* [TEXTE FOURNI]
Facteurs justifiant l'agriculture nomade

L'agriculture nomade primitive du Congo belge ne doit pas nécessairement être considérée comme une forme inappropriée d'agriculture. Elle est plutôt le résultat inévitable de divers facteurs caractérisant le milieu. D'ailleurs, après une première période, au cours de laquelle le peuple colonisateur a cru pouvoir y substituer les conceptions agricoles européennes, l'idée a prévalu qu'elle est la seule compatible avec une exploitation conservatrice du sol, du moins dans l'état actuel de nos connaissances.

Facteurs physiographiques

La zone étudiée, c'est-à-dire la Cuvette centrale congolaise, résulte en grande partie de l'assèchement progressif d'une mer intérieure désignée sous le nom de lac Busirien.

Ce phénomène géologique est le résultat de l'ouverture de l'exutoire du fleuve Congo à travers les monts de Cristal. Cet assèchement se poursuit encore de nos jours. De nombreux lacs, tels que les lacs Tumba et Léopold II, et de vastes régions de forêts marécageuses sont les reliques du grand lac Busirien.

Les terres qui se sont exondées par l'assèchement de ce lac se présentent sous un relief horizontal ou sub-horizontal. La partie centrale comprise dans la grande boucle du fleuve Congo, ainsi que la partie orientale située entre le Congo et l'Oubangui, sont formées de terres basses, faiblement surélevées par rapport au niveau du fleuve, et souvent marécageuses.

A l'extérieur de la grande boucle du fleuve, de même qu'au sud de la rivière Kasaï, le terrain se relève progressivement. Il est constitué de plateaux dont certains (plateaux de Yangambi) sont actuellement considérés comme ayant une origine éolienne, ils trouveraient, en effet, leur origine dans les dunes littorales; déposées à l'époque pléistocène par le lac Busirien.

Ces plateaux, dont le relief a été progressivement atténué par l'érosion, ont d'autre part été sculptés par le réseau hydrographique serré qui les parcourt. De ce fait, ils présentent actuellement un relief très légèrement vallonné, entrecoupé de vallées assez accusées.

En principe, et par définition, nous convenons d'assimiler les limites de la Cuvette centrale aux limites de la forêt équatoriale.

* [DONNÉES EXTRAITES]
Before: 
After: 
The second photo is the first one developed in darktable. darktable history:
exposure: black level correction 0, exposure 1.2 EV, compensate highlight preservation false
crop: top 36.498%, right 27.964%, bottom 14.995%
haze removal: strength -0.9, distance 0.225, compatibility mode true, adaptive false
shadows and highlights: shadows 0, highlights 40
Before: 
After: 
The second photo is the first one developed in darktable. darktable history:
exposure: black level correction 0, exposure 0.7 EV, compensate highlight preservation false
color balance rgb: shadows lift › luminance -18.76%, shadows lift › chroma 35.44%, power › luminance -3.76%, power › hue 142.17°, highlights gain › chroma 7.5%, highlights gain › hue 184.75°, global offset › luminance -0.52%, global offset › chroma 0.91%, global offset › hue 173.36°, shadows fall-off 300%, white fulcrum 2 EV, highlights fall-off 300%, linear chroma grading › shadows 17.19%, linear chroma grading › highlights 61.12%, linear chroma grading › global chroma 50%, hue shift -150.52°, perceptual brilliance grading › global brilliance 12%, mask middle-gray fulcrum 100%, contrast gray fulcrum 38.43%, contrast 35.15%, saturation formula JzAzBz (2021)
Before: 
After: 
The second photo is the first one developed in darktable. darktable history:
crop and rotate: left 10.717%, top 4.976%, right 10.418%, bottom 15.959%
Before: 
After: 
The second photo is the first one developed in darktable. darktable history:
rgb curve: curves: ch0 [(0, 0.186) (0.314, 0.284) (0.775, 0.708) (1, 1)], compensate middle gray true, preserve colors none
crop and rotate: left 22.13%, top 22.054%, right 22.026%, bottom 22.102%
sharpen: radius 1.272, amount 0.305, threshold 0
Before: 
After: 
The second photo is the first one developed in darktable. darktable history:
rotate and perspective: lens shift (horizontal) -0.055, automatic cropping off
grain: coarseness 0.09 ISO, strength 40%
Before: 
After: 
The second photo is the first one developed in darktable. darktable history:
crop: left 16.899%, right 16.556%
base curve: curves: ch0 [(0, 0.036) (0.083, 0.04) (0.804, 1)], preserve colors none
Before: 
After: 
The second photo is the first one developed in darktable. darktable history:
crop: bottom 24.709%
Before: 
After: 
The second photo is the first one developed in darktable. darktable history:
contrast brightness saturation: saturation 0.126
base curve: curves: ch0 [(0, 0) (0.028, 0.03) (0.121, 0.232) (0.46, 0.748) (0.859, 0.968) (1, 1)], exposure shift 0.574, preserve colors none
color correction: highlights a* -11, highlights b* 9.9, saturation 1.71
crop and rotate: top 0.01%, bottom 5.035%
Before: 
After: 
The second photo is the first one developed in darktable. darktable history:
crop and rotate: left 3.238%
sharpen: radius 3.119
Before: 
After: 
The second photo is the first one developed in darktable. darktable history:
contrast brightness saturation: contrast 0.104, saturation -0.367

* [CONSIGNE] D'après le texte sur l'agriculture nomade au Congo belge, pourquoi les plateaux situés à l'extérieur de la grande boucle du fleuve ont-ils aujourd'hui un relief très légèrement vallonné, entrecoupé de vallées assez accusées ? Répondez en une à trois phrases.

* [SOLUTION DU PROBLÈME] L'érosion a progressivement atténué leur relief. De plus, le réseau hydrographique serré qui les parcourt les a sculptés. Il en résulte le relief actuel, très légèrement vallonné et entrecoupé de vallées assez accusées.